JAKARTA - Ketua MPR RI Bambang Soesatyo alias Bamsoet mengingatkan bahwa kemajuan artificial intelligence (AI) memberikan disrupsi pada dunia pendidikan.
Menurut Bamsoet, masifnya AI Generatif seperti ChatGPT, Gemini, dan lainnya, membuat siswa/mahasiswa bisa dengan mudah mendapatkan berbagai pengetahuan akademik, bahkan tanpa perlu bertanya kepada guru/dosen di kelas.
"Grand View Research melaporkan, pasar teknologi AI di dunia pendidikan meningkat dari USD 36,37 juta pada tahun 2020 menjadi USD 556,9 juta pada tahun 2021, dan mencapai USD 2,5 milliar pada 2022," ujar Bamsoet dalam Pembekalan Kebangsaan Sosialisasi Empat Pilar MPR RI kepada Tanoto Scholars Gathering 2024, secara virtual dari Ruang Kerja Ketua MPR RI, Jakarta, Senin (29/7/24).

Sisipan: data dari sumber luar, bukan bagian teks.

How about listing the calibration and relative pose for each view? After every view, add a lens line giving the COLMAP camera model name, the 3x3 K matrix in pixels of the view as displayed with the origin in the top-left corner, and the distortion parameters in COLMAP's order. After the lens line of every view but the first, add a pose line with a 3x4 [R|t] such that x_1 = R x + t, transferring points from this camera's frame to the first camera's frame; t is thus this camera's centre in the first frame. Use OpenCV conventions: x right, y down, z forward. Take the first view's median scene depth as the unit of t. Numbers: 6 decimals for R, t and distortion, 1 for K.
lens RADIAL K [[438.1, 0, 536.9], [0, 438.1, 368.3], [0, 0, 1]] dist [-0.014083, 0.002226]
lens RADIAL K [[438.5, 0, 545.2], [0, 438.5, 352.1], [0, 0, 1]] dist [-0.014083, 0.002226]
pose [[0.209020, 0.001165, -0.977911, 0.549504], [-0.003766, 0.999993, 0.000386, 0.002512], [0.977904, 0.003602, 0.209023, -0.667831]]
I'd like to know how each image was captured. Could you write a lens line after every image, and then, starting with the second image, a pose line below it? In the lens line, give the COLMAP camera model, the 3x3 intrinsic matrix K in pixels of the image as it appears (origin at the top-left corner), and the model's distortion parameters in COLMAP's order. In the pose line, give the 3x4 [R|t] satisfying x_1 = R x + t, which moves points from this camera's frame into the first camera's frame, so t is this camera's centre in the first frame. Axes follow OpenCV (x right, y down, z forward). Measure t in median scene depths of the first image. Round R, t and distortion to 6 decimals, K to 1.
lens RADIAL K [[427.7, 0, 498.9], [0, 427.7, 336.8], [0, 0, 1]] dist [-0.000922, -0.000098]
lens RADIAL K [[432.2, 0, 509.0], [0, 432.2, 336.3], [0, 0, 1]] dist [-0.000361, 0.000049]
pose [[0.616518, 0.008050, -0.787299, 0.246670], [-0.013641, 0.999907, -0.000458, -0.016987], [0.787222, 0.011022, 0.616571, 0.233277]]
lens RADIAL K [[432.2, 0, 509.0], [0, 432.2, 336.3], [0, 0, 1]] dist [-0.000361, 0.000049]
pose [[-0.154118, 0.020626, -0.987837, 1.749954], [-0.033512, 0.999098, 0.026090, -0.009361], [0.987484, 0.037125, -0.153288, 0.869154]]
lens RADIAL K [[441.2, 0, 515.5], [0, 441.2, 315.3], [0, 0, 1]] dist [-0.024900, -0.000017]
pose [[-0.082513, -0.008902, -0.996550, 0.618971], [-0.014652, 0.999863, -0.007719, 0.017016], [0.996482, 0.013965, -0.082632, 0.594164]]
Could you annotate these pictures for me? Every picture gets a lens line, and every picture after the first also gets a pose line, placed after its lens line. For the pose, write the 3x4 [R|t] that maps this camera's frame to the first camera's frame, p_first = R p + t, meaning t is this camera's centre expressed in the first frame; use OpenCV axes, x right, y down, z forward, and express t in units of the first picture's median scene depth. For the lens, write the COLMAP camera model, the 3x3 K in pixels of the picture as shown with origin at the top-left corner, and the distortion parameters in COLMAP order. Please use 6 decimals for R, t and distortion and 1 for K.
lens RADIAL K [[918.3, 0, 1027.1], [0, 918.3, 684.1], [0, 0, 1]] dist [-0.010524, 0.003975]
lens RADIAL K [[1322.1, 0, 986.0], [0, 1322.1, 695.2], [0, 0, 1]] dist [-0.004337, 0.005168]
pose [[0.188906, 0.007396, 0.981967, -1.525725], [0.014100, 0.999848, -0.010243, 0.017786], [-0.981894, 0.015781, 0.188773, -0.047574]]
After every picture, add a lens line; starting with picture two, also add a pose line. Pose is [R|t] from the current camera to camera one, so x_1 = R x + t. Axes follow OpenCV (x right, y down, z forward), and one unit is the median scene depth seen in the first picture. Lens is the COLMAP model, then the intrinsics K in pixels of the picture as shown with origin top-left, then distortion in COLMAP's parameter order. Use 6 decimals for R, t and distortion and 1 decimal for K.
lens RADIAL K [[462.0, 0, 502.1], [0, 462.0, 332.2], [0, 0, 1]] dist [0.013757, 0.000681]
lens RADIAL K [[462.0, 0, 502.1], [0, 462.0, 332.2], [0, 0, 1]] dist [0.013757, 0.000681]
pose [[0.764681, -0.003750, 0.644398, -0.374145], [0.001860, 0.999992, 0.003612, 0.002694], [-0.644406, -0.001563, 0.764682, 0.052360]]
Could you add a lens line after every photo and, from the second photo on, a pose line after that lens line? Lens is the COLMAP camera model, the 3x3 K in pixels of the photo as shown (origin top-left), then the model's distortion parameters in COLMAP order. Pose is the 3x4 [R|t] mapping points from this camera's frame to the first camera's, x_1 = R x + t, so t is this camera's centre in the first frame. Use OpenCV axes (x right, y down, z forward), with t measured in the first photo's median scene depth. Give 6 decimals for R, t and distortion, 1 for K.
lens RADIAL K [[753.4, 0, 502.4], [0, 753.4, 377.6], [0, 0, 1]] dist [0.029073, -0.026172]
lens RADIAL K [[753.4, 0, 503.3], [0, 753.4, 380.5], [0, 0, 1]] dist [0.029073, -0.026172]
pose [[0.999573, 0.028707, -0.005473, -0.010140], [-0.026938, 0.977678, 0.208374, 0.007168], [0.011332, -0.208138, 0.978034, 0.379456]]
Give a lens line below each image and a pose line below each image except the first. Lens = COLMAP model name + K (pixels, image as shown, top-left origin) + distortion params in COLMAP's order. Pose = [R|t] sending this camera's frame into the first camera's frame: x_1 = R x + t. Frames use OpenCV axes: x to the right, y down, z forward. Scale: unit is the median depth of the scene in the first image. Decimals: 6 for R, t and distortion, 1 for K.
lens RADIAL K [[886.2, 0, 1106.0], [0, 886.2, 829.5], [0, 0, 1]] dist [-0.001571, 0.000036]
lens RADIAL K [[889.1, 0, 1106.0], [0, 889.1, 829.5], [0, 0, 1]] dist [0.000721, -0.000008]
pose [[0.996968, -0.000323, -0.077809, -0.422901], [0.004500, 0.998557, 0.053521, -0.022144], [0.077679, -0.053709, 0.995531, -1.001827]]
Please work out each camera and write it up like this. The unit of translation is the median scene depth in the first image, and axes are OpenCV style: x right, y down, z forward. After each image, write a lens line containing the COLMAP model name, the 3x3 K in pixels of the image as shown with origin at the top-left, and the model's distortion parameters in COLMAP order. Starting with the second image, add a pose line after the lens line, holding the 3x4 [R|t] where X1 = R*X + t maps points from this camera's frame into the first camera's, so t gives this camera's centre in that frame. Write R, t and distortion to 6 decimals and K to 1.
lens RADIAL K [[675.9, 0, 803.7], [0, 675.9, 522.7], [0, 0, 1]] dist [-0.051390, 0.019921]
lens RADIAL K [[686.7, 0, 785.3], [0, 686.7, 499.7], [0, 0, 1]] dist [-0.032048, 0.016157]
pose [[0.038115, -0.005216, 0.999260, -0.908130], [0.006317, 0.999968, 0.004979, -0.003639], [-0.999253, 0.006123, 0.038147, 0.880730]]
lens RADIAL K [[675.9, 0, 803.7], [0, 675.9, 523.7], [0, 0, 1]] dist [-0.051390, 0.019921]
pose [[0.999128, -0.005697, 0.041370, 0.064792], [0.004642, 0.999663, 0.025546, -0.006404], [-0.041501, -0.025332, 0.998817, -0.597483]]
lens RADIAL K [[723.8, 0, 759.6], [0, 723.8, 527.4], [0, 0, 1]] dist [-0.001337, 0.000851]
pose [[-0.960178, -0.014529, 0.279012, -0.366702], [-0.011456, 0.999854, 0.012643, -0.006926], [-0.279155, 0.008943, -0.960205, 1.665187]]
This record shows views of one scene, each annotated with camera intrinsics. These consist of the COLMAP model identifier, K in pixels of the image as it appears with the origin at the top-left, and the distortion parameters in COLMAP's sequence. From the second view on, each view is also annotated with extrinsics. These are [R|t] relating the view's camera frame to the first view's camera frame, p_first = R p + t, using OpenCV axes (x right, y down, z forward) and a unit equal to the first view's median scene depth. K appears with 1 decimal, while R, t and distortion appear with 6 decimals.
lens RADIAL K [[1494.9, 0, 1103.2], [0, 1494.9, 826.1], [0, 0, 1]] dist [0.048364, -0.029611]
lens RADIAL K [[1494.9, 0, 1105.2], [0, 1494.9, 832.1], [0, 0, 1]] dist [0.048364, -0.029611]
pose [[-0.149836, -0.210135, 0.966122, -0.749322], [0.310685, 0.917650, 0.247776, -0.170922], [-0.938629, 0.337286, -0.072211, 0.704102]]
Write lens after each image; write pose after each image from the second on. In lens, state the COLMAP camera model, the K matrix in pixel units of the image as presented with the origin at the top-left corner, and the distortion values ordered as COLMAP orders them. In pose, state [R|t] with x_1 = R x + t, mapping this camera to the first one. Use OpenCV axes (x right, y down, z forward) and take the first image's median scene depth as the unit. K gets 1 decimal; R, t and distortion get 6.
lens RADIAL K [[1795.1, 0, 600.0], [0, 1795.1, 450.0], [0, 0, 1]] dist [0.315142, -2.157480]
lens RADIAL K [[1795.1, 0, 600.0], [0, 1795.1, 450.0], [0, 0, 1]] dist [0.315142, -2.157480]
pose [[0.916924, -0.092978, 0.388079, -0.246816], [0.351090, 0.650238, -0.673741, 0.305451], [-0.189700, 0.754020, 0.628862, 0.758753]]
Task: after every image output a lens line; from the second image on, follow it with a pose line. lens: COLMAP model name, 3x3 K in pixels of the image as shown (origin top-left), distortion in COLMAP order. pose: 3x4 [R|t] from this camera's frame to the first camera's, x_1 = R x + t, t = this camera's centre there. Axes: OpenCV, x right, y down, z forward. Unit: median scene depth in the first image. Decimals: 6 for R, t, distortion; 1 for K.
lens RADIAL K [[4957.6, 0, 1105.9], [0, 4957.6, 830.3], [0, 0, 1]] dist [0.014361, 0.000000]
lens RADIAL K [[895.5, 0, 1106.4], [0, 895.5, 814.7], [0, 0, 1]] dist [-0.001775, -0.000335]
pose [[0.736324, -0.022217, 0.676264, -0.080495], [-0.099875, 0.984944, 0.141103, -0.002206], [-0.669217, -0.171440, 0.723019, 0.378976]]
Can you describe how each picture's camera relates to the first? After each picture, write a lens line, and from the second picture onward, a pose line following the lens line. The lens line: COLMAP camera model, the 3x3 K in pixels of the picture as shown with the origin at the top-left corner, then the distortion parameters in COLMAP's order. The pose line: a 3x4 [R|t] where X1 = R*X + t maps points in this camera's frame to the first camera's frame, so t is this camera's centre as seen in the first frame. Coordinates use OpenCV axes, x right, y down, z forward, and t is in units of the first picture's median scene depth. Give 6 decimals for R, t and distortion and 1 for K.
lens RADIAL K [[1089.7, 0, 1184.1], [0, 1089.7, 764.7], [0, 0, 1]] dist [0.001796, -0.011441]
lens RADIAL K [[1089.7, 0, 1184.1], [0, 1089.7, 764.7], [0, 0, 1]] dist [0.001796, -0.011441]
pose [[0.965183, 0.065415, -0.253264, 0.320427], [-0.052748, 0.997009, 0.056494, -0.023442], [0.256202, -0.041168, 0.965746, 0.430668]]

"Temuan lain dari Deloitte, nilai pasar AI Generatif mencapai USD 44 milliar pada 2023, dan USD 66 milliar pada 2024. Allied Market Research memprediksi pasar teknologi AI di dunia pendidikan alan mencapai USD 88,2 milliar pada tahun 2032," sambung Bamsoet.
Bamsoet menjelaskan, sebagai dosen, dirinya perlu kerja keras mengoreksi berbagai tugas maupun disertasi mahasiswa, karena harus bisa membedakan mana yang tugasnya dikerjakan oleh AI mana yang dikerjakan oleh kemampuan mahasiswa sendiri.
Karenanya ia mendorong para peserta didik harus bijaksana menggunakan AI, jangan hanya memanfaatkannya untuk copy paste mengerjakan tugas. Kehadiran AI harusnya bisa memperluas jangkauan pengetahuan, bukan justru menjadikan peserta didik kehilangan jati dirinya sebagai pencari ilmu.
"Daripada menghalangi kemajuan AI, dunia pendidikan kita justru harus adaptif. AI bisa dimanfaatkan untuk meningkatkan aktifitas pembelajaran, hingga manajemen pendidikan. Disisi lain, orientasi pendidikan tidak boleh hanya fokus pada melahirkan generasi yang memiliki kecerdasan akademik, melainkan juga harus memiliki karakter. Karenanya pemahaman terhadap wawasan kebangsaan harus dikedepankan, bersamaan dengan sikap berpikir kritis, analitis, kreatif, dan imajinatif," kata Bamsoet.
Ia menerangkan, urgensi penanaman wawasan kebangsaan semakin penting, mengingat banyak hasil survei mengindikasikan melemahnya penghargaan generasi muda terhadap nilai-nilai luhur bangsa.
Misalnya tahun 2017, survei CSIS menemukan sekitar 9,5 persen generasi milenial setuju mengganti Pancasila dengan ideologi yang lain. Tahun 2018, survei LSI menemukan fakta bahwa hanya 6,2 persen siswa yang berhasil menjawab pertanyaan dengan benar tentang materi wawasan kebangsaan.
Tahun 2020, hasil survei Komunitas Pancasila Muda mencatat masih ada sekitar 19,5 persen responden yang merasa tidak yakin bahwa nilai-nilai Pancasila penting, atau relevan bagi kehidupan mereka. Pancasila hanya dianggap sekedar istilah yang tidak benar-benar dipahami makna filosofisnya.
"Tahun 2022, hasil survey Litbang Kompas dan Pusat Studi Kebangsaan Indonesia, melaporkan hanya 28,6 persen siswa yang memahami Pancasila di ruang kelas, sementara 2,7 persen siswa memahaminya dari media sosial. Berbagai hasil survei tersebut menjadi gambaran betapa Pancasila semakin terealisasi dan terpinggirkan dari diskursus kebangsaan generasi muda bangsa," kata Bamsoet.